WARNING: The above video involves surgical video, but we blurred a lot of it.

A milestone at Texas Children’s Fetal Center. The surgeons, who pioneered an in-utero procedure for spina bifida, recently performed their 100th surgery of its kind.

We got to talk to the very first mother and child who underwent this procedure seven years ago. They truly helped pave the way for other families.

On many days, you can find six-year-old Grayson out on the lake, fishing in a boat with his dad and big brother. He has found his calling in a sport that he can easily do with braces on his legs. Grayson is the first child in the world to undergo a novel procedure, while his mom was still pregnant with him.

Doctors wanted to repair his spinal cord that was developing improperly because of spina bifida.

"It was very scary when the doctor told us the ultrasound tech found that he had spina bifida, and we had no idea what that was," explains Grayson's mom, Althea.

Up until this point, only a risky procedure for moms was available that would wipe-out her chance of other pregnancies. However, a team of specialists at Texas Children's Hospital was on a mission to lower that risk.

Althea packed her bags in Louisiana and headed to Houston. She met up with one of the brilliant minds behind it, Dr. Michael Belfort, OB GYN-in-Chief at Texas Children’s Pavilion for Women and the Chairman of Obstetrics and Gynecology at Baylor College of Medicine.

"This wasn't something that just came up out of the blue one day and we said, well let's do this. We were fighting public opinion and certainly within the scientific community, there was a lot of distrust of the technique, so I think that moving forward with Althea, starting our program, we were able to slowly convince people that this is the right thing to do for mothers," states Dr.

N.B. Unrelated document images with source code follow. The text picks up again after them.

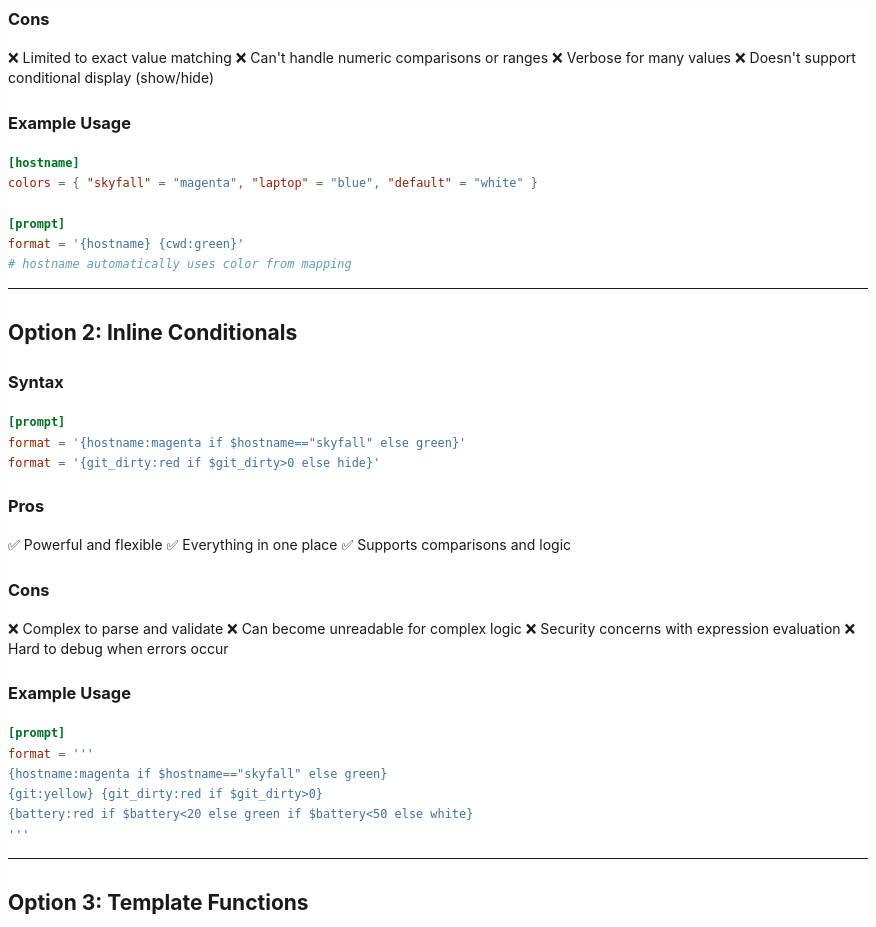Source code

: ### Cons
❌ Limited to exact value matching
❌ Can't handle numeric comparisons or ranges
❌ Verbose for many values
❌ Doesn't support conditional display (show/hide)

### Example Usage
```toml
[hostname]
colors = { "skyfall" = "magenta", "laptop" = "blue", "default" = "white" }

[prompt]
format = '{hostname} {cwd:green}'
# hostname automatically uses color from mapping
```

---

## Option 2: Inline Conditionals

### Syntax
```toml
[prompt]
format = '{hostname:magenta if $hostname=="skyfall" else green}'
format = '{git_dirty:red if $git_dirty>0 else hide}'
```

### Pros
✅ Powerful and flexible
✅ Everything in one place
✅ Supports comparisons and logic

### Cons
❌ Complex to parse and validate
❌ Can become unreadable for complex logic
❌ Security concerns with expression evaluation
❌ Hard to debug when errors occur

### Example Usage
```toml
[prompt]
format = '''
{hostname:magenta if $hostname=="skyfall" else green}
{git:yellow} {git_dirty:red if $git_dirty>0}
{battery:red if $battery<20 else green if $battery<50 else white}
'''
```

---

## Option 3: Template Functions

Belfort.

Althea says she didn't think twice about it! "There was hope and there was a way to give him a normal life and we just hit the ground running," smiles Althea.

"I'll never forget this: she said, 'Somebody has to be first and I'm okay to do that.' What a brave and courageous woman and brave family, when you're offered something that is clearly experimental to say somebody has to be first," reflects Dr. Belfort.

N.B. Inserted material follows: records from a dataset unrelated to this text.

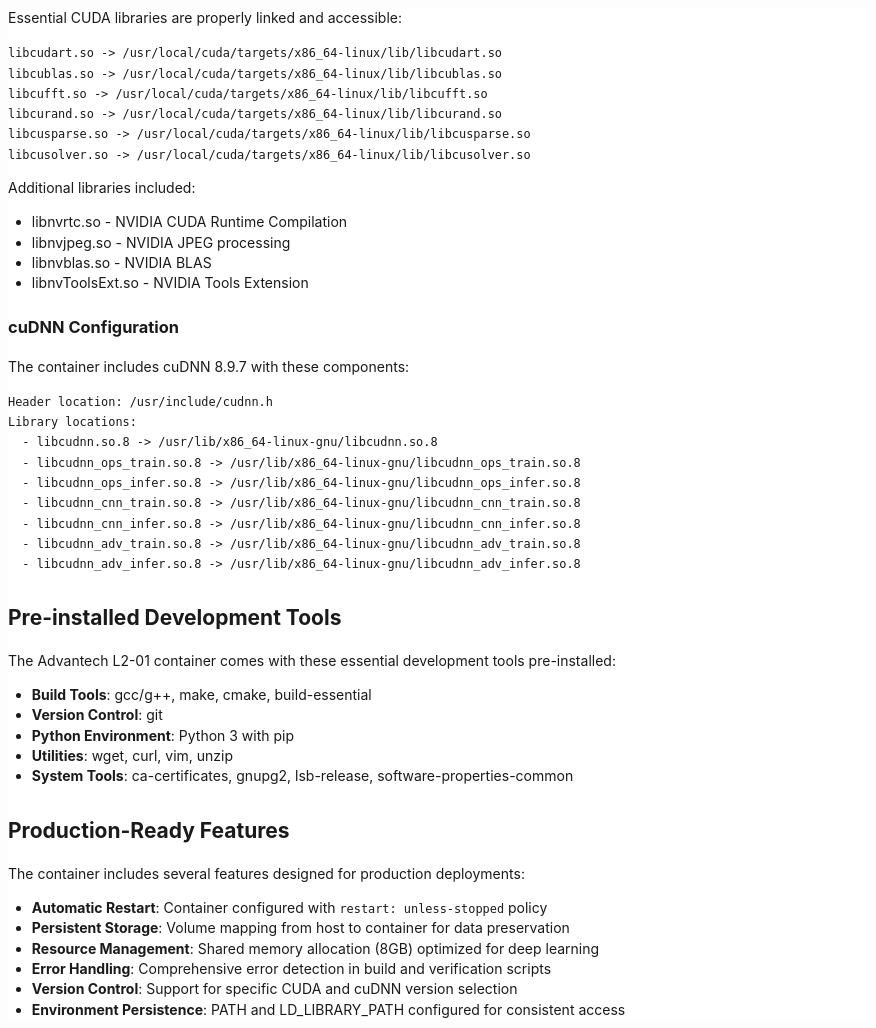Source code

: Essential CUDA libraries are properly linked and accessible:

```
libcudart.so -> /usr/local/cuda/targets/x86_64-linux/lib/libcudart.so
libcublas.so -> /usr/local/cuda/targets/x86_64-linux/lib/libcublas.so
libcufft.so -> /usr/local/cuda/targets/x86_64-linux/lib/libcufft.so
libcurand.so -> /usr/local/cuda/targets/x86_64-linux/lib/libcurand.so
libcusparse.so -> /usr/local/cuda/targets/x86_64-linux/lib/libcusparse.so
libcusolver.so -> /usr/local/cuda/targets/x86_64-linux/lib/libcusolver.so
```

Additional libraries included:
- libnvrtc.so - NVIDIA CUDA Runtime Compilation
- libnvjpeg.so - NVIDIA JPEG processing 
- libnvblas.so - NVIDIA BLAS
- libnvToolsExt.so - NVIDIA Tools Extension

### cuDNN Configuration

The container includes cuDNN 8.9.7 with these components:

```
Header location: /usr/include/cudnn.h
Library locations:
  - libcudnn.so.8 -> /usr/lib/x86_64-linux-gnu/libcudnn.so.8
  - libcudnn_ops_train.so.8 -> /usr/lib/x86_64-linux-gnu/libcudnn_ops_train.so.8
  - libcudnn_ops_infer.so.8 -> /usr/lib/x86_64-linux-gnu/libcudnn_ops_infer.so.8
  - libcudnn_cnn_train.so.8 -> /usr/lib/x86_64-linux-gnu/libcudnn_cnn_train.so.8
  - libcudnn_cnn_infer.so.8 -> /usr/lib/x86_64-linux-gnu/libcudnn_cnn_infer.so.8
  - libcudnn_adv_train.so.8 -> /usr/lib/x86_64-linux-gnu/libcudnn_adv_train.so.8
  - libcudnn_adv_infer.so.8 -> /usr/lib/x86_64-linux-gnu/libcudnn_adv_infer.so.8
```

## Pre-installed Development Tools

The Advantech L2-01 container comes with these essential development tools pre-installed:

- **Build Tools**: gcc/g++, make, cmake, build-essential
- **Version Control**: git
- **Python Environment**: Python 3 with pip
- **Utilities**: wget, curl, vim, unzip
- **System Tools**: ca-certificates, gnupg2, lsb-release, software-properties-common

## Production-Ready Features

The container includes several features designed for production deployments:

- **Automatic Restart**: Container configured with `restart: unless-stopped` policy
- **Persistent Storage**: Volume mapping from host to container for data preservation
- **Resource Management**: Shared memory allocation (8GB) optimized for deep learning
- **Error Handling**: Comprehensive error detection in build and verification scripts
- **Version Control**: Support for specific CUDA and cuDNN version selection
- **Environment Persistence**: PATH and LD_LIBRARY_PATH configured for consistent access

Althea says she's grateful because her journey has been one for the books! At the time, the procedure was considered investigational and was overseen by four safety groups. Dr. Belfort spent hundreds of hours in simulation preparing for it.

Instead of a large incision to the uterus, he made several small ones, with a camera leading the way. Grayson weighed only a pound and a half when he became the first to undergo it.

Texas Children's even shared video of tiny Grayson in the womb during the procedure.

"The goal was to incise around the exposed area of spine, and then to cover that with tissue and close up the leaking area of the spinal cord and the lower spine," describes Dr. Belfort.

That very procedure has given Grayson the gift of mobility. His life would have been drastically different without it.

"He might have been confined to a wheelchair with bowel and bladder issues, and significant other problems that could range from cognitive dysfunction to infected shunts and all sorts of things. So, I think his life could have been very, very different. We're just so happy to see this little boy, interacting with his family, and being able to do things like go fishing, and have a normal life," says Dr. Belfort.

Grayson is thriving academically, as he heads into first grade and has found his calling on the lake. He can name every fish and bait.

"Grayson knows there's something lacking physically, so where he can strive, he takes the bull by the horns and goes with it," laughs his mom.

His family can't even fathom what his future would've been like without the procedure, plus Grayson will get to cherish a new sibling on the way, because his mom is successfully carrying her third pregnancy and is due any day.

"God only knows where we would be today if we didn't have them," states Althea. Dr. Belfort feels the same about her and says he and many other families will be forever grateful she had faith to be the first.

FOX 26 wants to send a big shout-out to photographers Cody Duty and Allen Cramer plus Texas Children's Hospital for sharing their photos and video to help us better tell this story.

Spina bifida is the most common spinal defect in the U.S., affecting between 1,500-2,000 babies every year.